From the first line to the last, repeat the records exactly and skip the pictures.

→ RECORDS
□ □ □
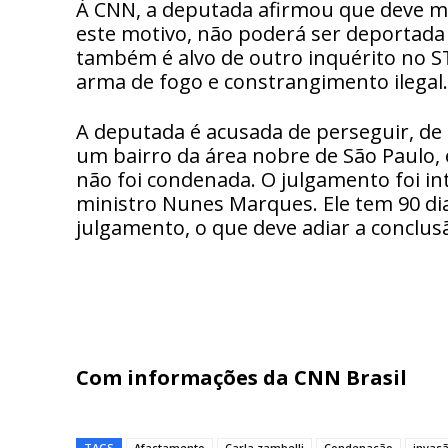
À CNN, a deputada afirmou que deve mora
este motivo, não poderá ser deportada 
também é alvo de outro inquérito no ST
arma de fogo e constrangimento ilegal.
A deputada é acusada de perseguir, 
um bairro da área nobre de São Paulo,
não foi condenada. O julgamento foi i
ministro Nunes Marques. Ele tem 90 di
julgamento, o que deve adiar a conclu
Com informações da CNN Brasil
TAGS
Afastamento
Carla zambelli
Condenação
invas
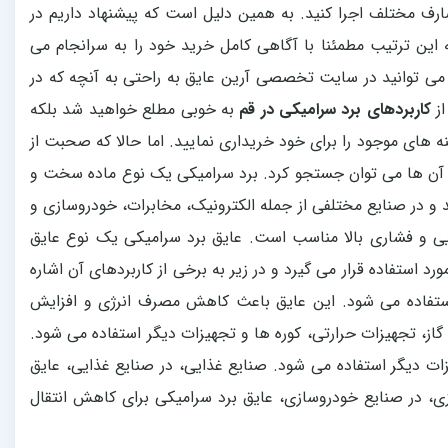
ارف مختلف اجرا کنید. به همین دلیل است که پیشنهاد داریم در
ه این ترتیب مطمئنا با آگاهی کامل خرید خود را به سرانجام می
 می توانید در سایت تخصصی آرین عایق به راحتی به آنچه که در
از
کاربردهای برد سرامیکی در قم
به خوبی مطلع خواهید شد بلکه
ینه های موجود را برای خود خریداری نمایید. اما حالا که صحبت از
ر آن ها می توان جستجو کرد. برد سرامیکی یک نوع ماده سخت و
 و در صنایع مختلفی از جمله الکترونیک، مخابرات، خودروسازی و
یی و فشاری بالا مناسب است. عایق برد سرامیکی یک نوع عایق
استفاده قرار می گیرد و در زیر به برخی از کاربردهای آن اشاره
استفاده می شود. این عایق باعث کاهش مصرف انرژی و افزایش
از، تجهیزات حرارتی، کوره ها و تجهیزات دیگر استفاده می شود.
ات دیگر استفاده می شود. صنایع غذایی، در صنایع غذایی، عایق
ی، در صنایع خودروسازی، عایق برد سرامیکی برای کاهش انتقال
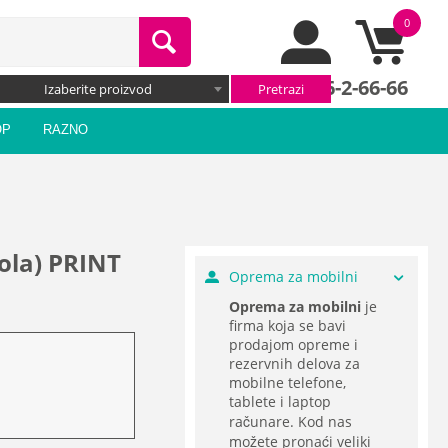
0
066/66-2-66-66
Izaberite proizvod
OP
RAZNO
ola) PRINT
Oprema za mobilni
Oprema za mobilni
je
firma koja se bavi
prodajom opreme i
rezervnih delova za
mobilne telefone,
tablete i laptop
računare. Kod nas
možete pronaći veliki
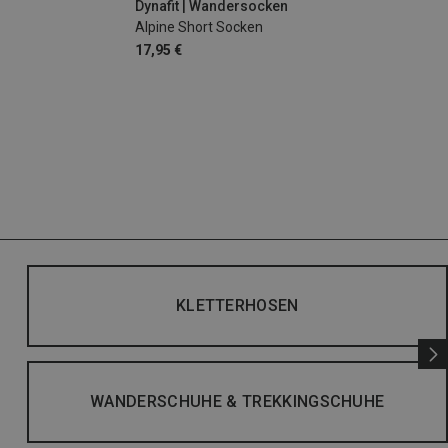
Dynafit | Wandersocken
Alpine Short Socken
17,95 €
KLETTERHOSEN
WANDERSCHUHE & TREKKINGSCHUHE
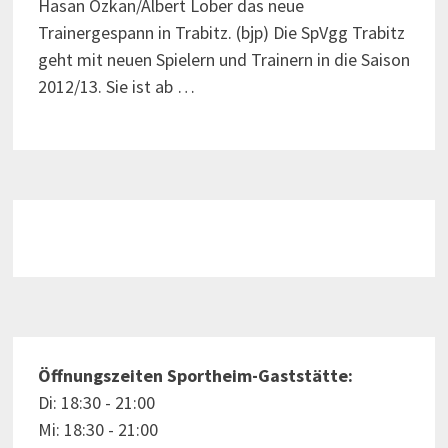
Hasan Özkan/Albert Lober das neue
Trainergespann in Trabitz. (bjp) Die SpVgg Trabitz
geht mit neuen Spielern und Trainern in die Saison
2012/13. Sie ist ab …
Öffnungszeiten Sportheim-Gaststätte:
Di: 18:30 - 21:00
Mi: 18:30 - 21:00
□ □ □
→ ANSWER BOX
À CNN, a deputada afirmou que deve mora
este motivo, não poderá ser deportada 
também é alvo de outro inquérito no ST
arma de fogo e constrangimento ilegal.
A deputada é acusada de perseguir, 
um bairro da área nobre de São Paulo,
não foi condenada. O julgamento foi i
ministro Nunes Marques. Ele tem 90 di
julgamento, o que deve adiar a conclu
Com informações da CNN Brasil
TAGS
Afastamento
Carla zambelli
Condenação
invas
ارف مختلف اجرا کنید. به همین دلیل است که پیشنهاد داریم در
ه این ترتیب مطمئنا با آگاهی کامل خرید خود را به سرانجام می
 می توانید در سایت تخصصی آرین عایق به راحتی به آنچه که در
از
کاربردهای برد سرامیکی در قم
به خوبی مطلع خواهید شد بلکه
ینه های موجود را برای خود خریداری نمایید. اما حالا که صحبت از
ر آن ها می توان جستجو کرد. برد سرامیکی یک نوع ماده سخت و
 و در صنایع مختلفی از جمله الکترونیک، مخابرات، خودروسازی و
یی و فشاری بالا مناسب است. عایق برد سرامیکی یک نوع عایق
استفاده قرار می گیرد و در زیر به برخی از کاربردهای آن اشاره
استفاده می شود. این عایق باعث کاهش مصرف انرژی و افزایش
از، تجهیزات حرارتی، کوره ها و تجهیزات دیگر استفاده می شود.
ات دیگر استفاده می شود. صنایع غذایی، در صنایع غذایی، عایق
ی، در صنایع خودروسازی، عایق برد سرامیکی برای کاهش انتقال
0
066/66-2-66-66
Izaberite proizvod
OP
RAZNO
ola) PRINT
Oprema za mobilni
Oprema za mobilni
je
firma koja se bavi
prodajom opreme i
rezervnih delova za
mobilne telefone,
tablete i laptop
računare. Kod nas
možete pronaći veliki
Dynafit | Wandersocken
Alpine Short Socken
17,95 €
KLETTERHOSEN
WANDERSCHUHE & TREKKINGSCHUHE
Hasan Özkan/Albert Lober das neue
Trainergespann in Trabitz. (bjp) Die SpVgg Trabitz
geht mit neuen Spielern und Trainern in die Saison
2012/13. Sie ist ab …
Öffnungszeiten Sportheim-Gaststätte:
Di: 18:30 - 21:00
Mi: 18:30 - 21:00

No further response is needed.